A data breach at Metro Mobility, the Twin Cities transit service for people with disabilities, may have exposed the personal information of up to 15,000 individuals who use it.
Metro Mobility has notified customers that an employee’s e-mail account was hacked by an unauthorized person, compromising personal ride information between June 13 and Aug. 14, when the breach was discovered. The hacker may have accessed individual rider names, pickup and drop-off addresses, times of rides and special instructions for Metro Mobility drivers.
Social Security numbers and personal financial data were not compromised, according to a notice sent to customers.
Officials at the Metropolitan Council, which oversees Metro Mobility, said they have launched an internal investigation and will produce a report into how the breach occurred. The agency has also reported the breach to the St. Paul Police Department.
“We don’t know whether the person viewed your information or took your information from the employee’s account,” according to a notice to customers on Aug. 23. “As soon as we discovered the unauthorized access, we secured the e-mail account.”
Metro Mobility is an invaluable service for many people with both physical and developmental disabilities who need to get around the Twin Cities.

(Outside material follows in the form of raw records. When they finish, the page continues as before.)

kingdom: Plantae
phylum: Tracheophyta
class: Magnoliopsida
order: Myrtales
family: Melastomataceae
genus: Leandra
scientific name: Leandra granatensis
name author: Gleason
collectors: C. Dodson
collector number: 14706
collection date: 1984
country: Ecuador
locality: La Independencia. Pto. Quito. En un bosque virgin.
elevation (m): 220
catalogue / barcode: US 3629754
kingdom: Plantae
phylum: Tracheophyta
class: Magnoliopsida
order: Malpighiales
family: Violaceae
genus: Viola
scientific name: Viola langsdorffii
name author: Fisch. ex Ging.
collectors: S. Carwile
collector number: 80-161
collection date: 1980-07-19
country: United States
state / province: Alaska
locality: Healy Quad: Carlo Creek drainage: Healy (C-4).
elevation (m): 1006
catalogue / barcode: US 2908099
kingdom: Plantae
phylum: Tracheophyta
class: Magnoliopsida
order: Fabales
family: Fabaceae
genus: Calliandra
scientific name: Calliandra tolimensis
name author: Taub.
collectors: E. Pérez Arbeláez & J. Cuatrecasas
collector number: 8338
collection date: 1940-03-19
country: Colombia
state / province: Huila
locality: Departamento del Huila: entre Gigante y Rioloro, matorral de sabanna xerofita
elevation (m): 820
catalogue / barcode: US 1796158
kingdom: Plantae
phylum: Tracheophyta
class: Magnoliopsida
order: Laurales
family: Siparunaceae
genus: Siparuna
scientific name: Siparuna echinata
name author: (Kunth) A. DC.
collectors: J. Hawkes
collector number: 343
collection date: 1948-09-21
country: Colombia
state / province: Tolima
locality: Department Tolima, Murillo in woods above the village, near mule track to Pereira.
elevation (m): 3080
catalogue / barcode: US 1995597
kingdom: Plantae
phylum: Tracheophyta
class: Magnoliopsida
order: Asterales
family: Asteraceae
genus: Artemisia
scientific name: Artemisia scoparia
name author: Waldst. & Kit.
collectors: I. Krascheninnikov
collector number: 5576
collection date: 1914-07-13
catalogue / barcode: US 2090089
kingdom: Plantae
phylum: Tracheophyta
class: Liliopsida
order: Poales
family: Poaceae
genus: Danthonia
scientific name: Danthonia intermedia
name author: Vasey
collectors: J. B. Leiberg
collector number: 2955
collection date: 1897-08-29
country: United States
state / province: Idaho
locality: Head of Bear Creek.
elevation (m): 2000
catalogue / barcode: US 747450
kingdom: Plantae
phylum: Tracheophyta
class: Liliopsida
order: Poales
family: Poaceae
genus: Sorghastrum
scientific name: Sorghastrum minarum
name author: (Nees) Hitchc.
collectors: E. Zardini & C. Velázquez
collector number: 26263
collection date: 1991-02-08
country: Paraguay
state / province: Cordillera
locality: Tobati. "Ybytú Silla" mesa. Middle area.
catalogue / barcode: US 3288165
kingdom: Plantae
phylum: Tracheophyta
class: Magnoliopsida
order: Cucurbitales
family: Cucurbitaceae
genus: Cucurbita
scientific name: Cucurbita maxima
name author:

The public service provides shared rides in small buses equipped with wheelchair lifts to up to 62,000 people who are certified as unable to use light rail or buses because of a disability or health condition. Many of its customers have no other means of transportation and rely on the service to get to work, school, shopping and other destinations.
The breach at Metro Mobility is the latest in a string of recent cyberattacks involving public agencies serving vulnerable Minnesotans, as hackers become increasingly deft and sophisticated at stealing private data.
The Minnesota Department of Human Services (DHS), the state’s social service agency, has reported three incidents since last year in which hackers accessed state employee e-mail accounts. Last March, for instance, a hacker unlawfully logged into a state e-mail account of a DHS employee and used it to send e-mails to one of the employee’s co-workers, asking that co-worker to pay an “invoice” by wiring money. That breach may have exposed the personal information of about 11,000 individuals.
In a separate incident last September, a hacker used an e-mail phishing campaign to gain access to the state e-mail account of an employee in the Children and Family Services division of DHS. The hacker used this account to send spam e-mail messages and may have viewed some of the information contained in the account, according to DHS notifications.
Minnesota IT Services, which provides technology services to state agencies, said it blocks more than 8,000 e-mail threats daily.